__RECORDS FOR THIS TASK__.
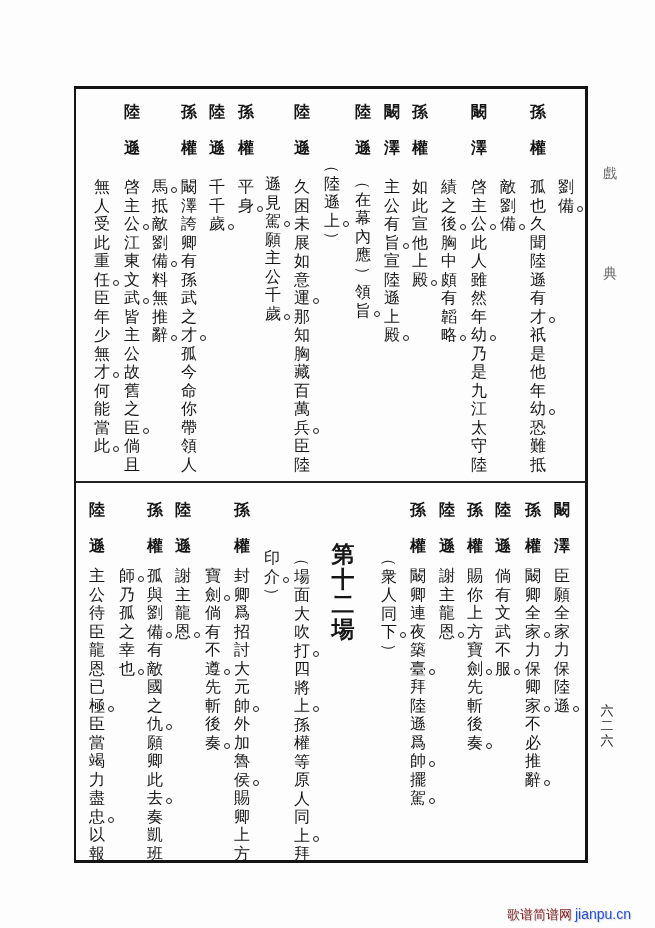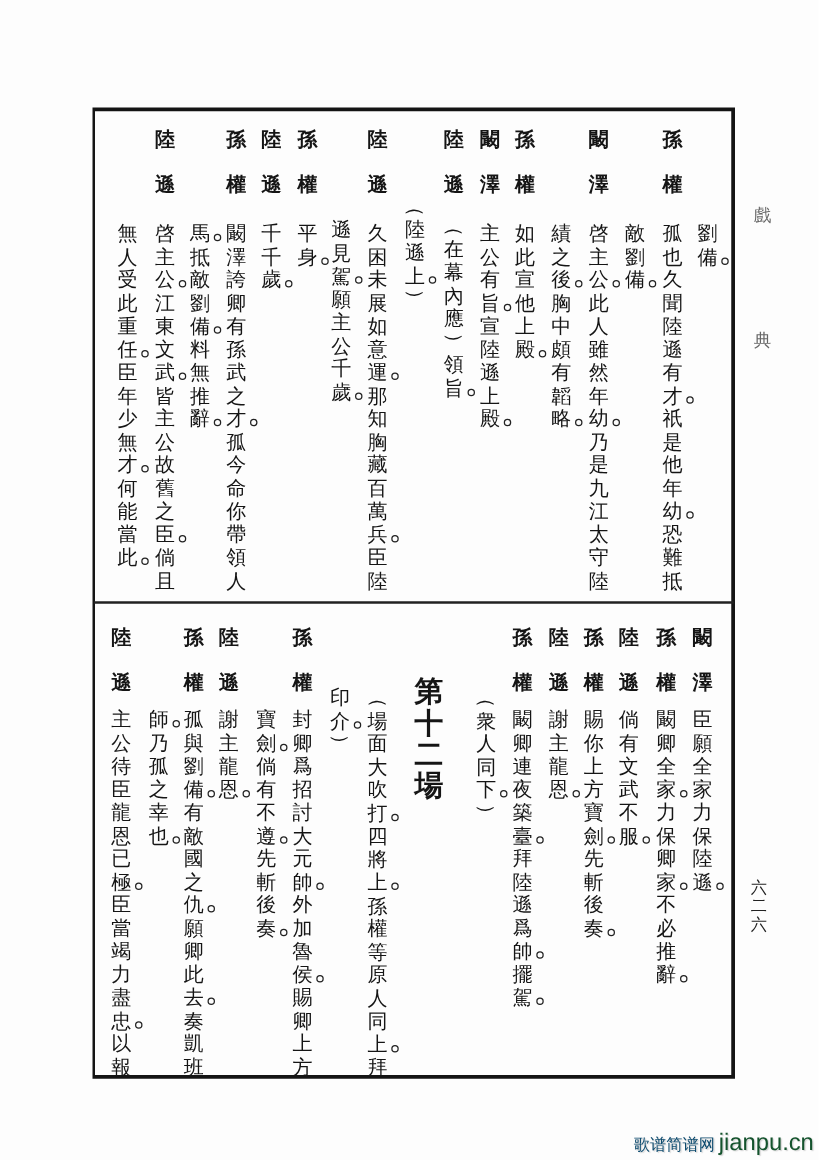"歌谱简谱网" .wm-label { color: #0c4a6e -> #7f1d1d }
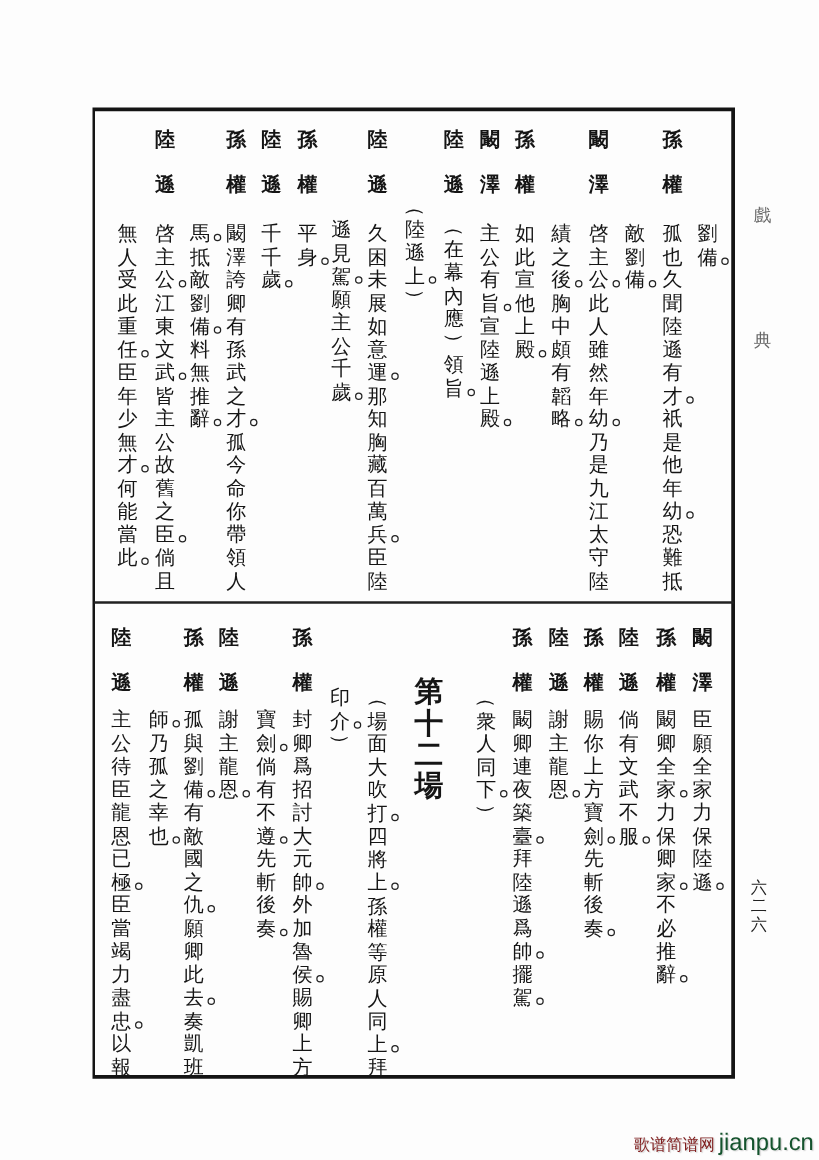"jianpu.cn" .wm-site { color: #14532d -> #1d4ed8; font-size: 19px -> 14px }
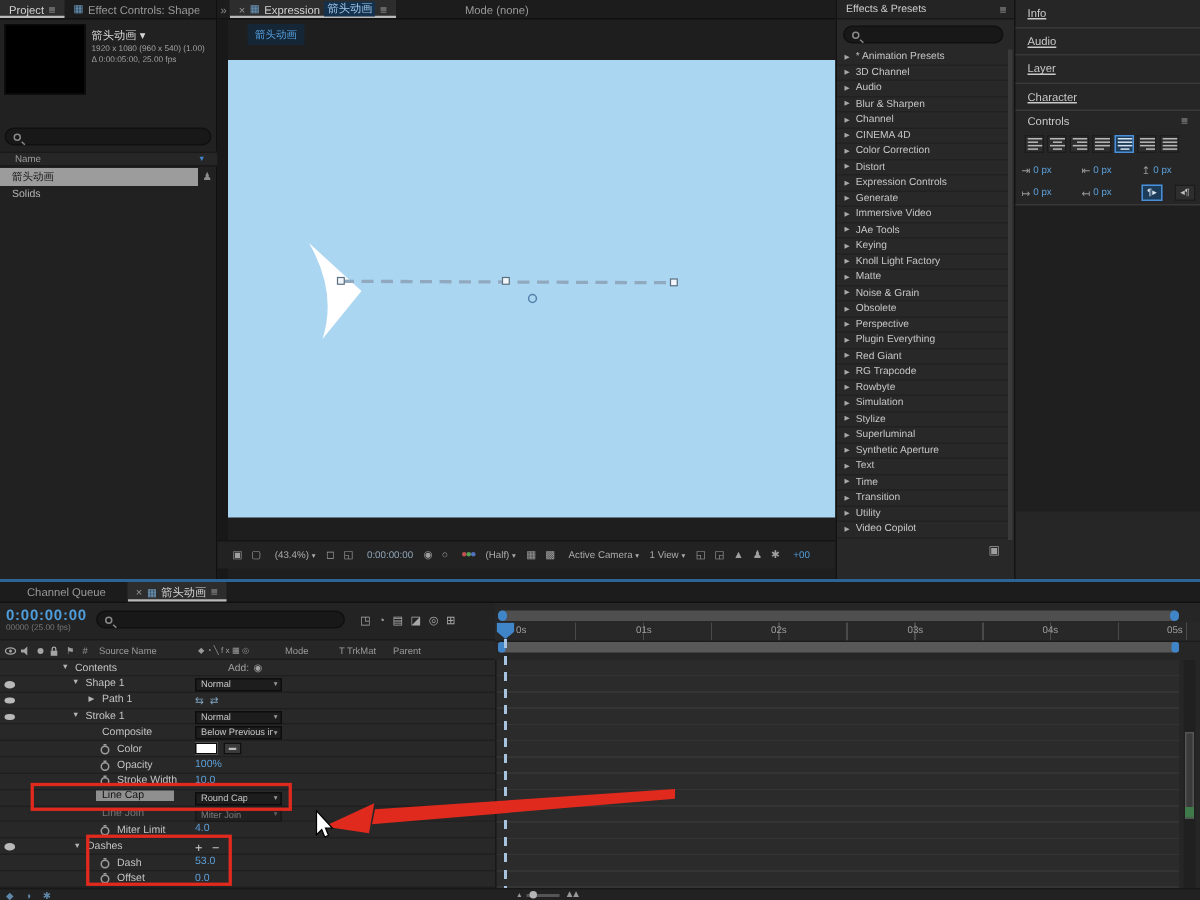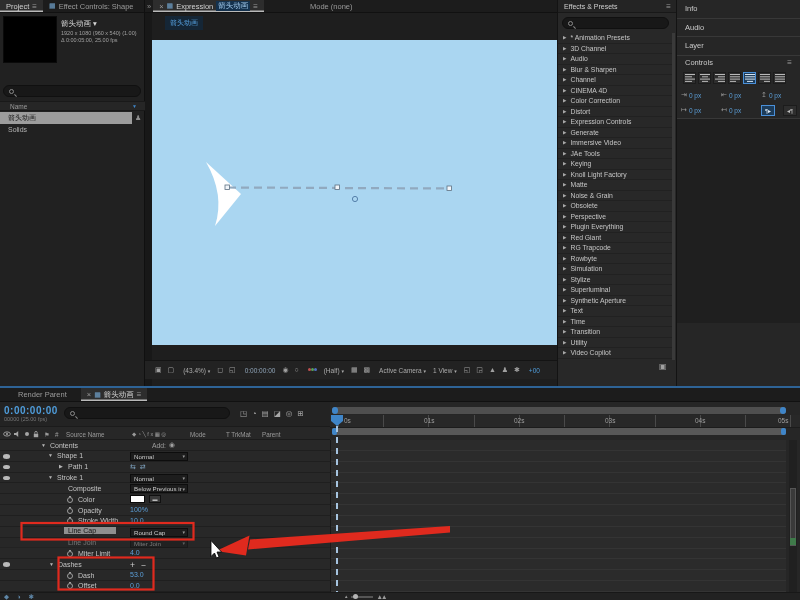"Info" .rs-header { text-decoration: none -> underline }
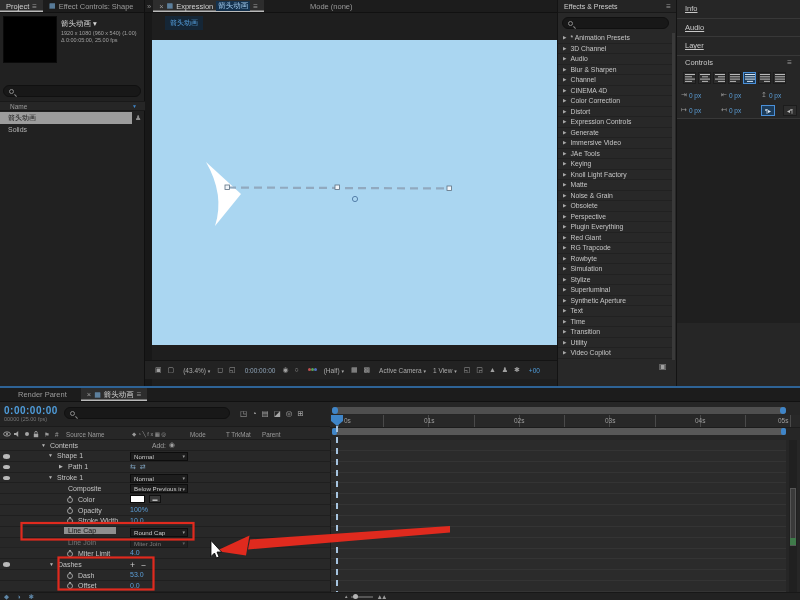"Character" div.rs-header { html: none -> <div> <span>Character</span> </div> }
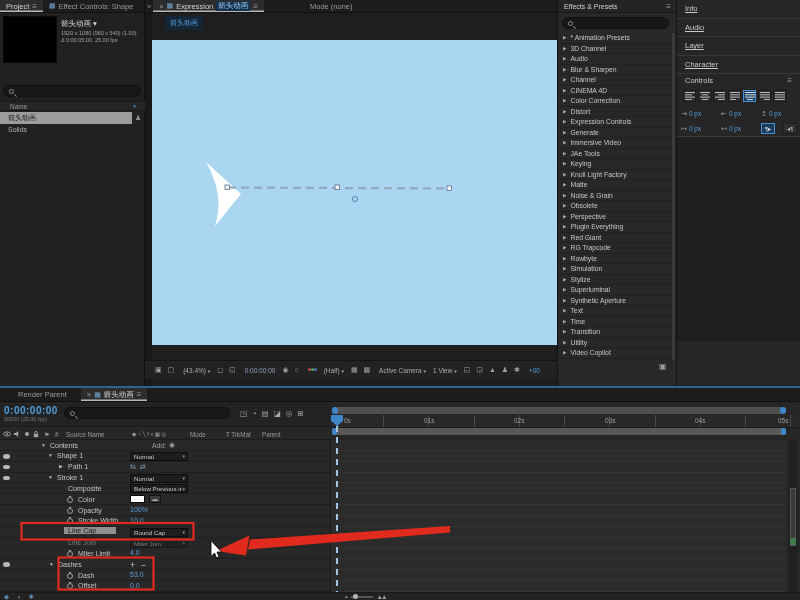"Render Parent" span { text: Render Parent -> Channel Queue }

__WORK TASK__. Return verbatim every line from the line containing "color: #14532d ->" to the last line of the entries above, inclusive, and leave out the pictures.

__REPLY TO THE EXERCISE__.
"jianpu.cn" .wm-site { color: #14532d -> #1d4ed8; font-size: 19px -> 14px }
"Info" .rs-header { text-decoration: none -> underline }
"Character" div.rs-header { html: none -> <div> <span>Character</span> </div> }
"Render Parent" span { text: Render Parent -> Channel Queue }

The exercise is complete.